Badania na ten temat przeprowadziła londyńska Komisja ds. Sztuki Zrabowanej w Europie. Raport dokonany przez specjalistów wskazuje na to, że muzea z Bawarii traktowały skradzione dzieła szutki jak swoją własność i sprzedawały je nawet rodzinom byłych zbrodniarzy wojennych!
Liczba dzieł sztuki, którą ukradli Niemcy jest ogromna i wynosi ponad 10 i pół tysiąca obrazów. Bawarskie muzeum miało odrestaurować obrazy i zwrócić je prawowitym właścicielom, tak się jednak nie stało. Muzeum zaczęło rozprzedawać obrazy niczym na targu. Tak na przykład obraz z kolekcji Göringa zawisł w rządowej rezydencji na Petersbergu w Bonn, z kolei kopia Canaletta z kolekcji Hitlera trafiła do siedziby Niemieckiego Towarzystwa Parlamentarnego.

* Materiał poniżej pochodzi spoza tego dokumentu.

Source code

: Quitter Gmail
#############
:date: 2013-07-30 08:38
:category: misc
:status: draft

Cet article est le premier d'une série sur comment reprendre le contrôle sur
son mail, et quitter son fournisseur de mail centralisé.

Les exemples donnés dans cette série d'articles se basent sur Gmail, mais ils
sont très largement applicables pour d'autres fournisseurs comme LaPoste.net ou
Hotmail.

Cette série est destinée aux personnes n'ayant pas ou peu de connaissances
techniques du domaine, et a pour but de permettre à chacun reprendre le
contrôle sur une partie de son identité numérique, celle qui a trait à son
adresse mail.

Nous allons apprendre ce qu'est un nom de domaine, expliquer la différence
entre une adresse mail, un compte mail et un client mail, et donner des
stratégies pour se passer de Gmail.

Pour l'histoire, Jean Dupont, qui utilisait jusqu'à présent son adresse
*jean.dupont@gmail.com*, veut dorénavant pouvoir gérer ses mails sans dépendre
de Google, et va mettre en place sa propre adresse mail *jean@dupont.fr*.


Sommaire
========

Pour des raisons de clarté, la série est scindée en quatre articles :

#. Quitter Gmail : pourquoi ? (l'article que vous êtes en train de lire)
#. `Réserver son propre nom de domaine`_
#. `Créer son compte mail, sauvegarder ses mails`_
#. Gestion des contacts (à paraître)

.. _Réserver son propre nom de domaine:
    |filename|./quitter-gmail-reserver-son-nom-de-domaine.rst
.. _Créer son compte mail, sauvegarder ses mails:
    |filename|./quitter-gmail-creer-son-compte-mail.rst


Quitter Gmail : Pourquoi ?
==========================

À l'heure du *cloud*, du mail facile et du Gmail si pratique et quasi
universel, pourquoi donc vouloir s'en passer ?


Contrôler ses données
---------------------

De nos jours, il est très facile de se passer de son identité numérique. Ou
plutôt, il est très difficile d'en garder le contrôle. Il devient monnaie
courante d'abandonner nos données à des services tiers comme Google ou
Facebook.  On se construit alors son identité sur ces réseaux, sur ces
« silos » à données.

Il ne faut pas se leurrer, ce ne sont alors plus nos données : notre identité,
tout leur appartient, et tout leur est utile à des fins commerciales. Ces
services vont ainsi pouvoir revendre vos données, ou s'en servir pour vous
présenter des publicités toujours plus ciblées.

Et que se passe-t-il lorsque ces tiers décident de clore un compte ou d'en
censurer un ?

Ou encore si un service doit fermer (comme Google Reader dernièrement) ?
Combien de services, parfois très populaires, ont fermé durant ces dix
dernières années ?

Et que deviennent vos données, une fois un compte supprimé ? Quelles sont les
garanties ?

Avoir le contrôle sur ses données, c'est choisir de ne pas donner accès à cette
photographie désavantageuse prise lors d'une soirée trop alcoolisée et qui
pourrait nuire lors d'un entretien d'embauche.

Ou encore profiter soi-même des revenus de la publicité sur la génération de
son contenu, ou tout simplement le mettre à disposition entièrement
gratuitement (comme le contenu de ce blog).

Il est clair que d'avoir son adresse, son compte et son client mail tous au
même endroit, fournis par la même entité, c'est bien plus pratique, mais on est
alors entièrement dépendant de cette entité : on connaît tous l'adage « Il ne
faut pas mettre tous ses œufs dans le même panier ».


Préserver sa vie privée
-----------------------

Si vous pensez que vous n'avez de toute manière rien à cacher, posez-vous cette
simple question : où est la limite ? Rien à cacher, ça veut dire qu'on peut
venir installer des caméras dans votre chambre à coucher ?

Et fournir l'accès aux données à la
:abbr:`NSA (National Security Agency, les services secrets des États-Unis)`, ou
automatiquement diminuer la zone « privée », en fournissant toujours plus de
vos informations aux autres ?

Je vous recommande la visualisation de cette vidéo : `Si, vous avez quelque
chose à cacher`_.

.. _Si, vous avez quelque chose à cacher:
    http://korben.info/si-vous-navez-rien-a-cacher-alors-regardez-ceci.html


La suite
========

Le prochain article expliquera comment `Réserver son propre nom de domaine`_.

"Suddeutsche Zeitung" donosi, że w ten sposób rozprzedano ok. 3,5 tys. obrazów.
W pierwszej połowie lat czterdziestych specjalny amerykański oddział historyków sztuki o nazwie "Monuments Men" znalazła skradzione dzieła sztuki i odzyskała je. Na podstawie tych wydarzeń powstał film "Monuments Men" w reżyserii George'a Clooneya.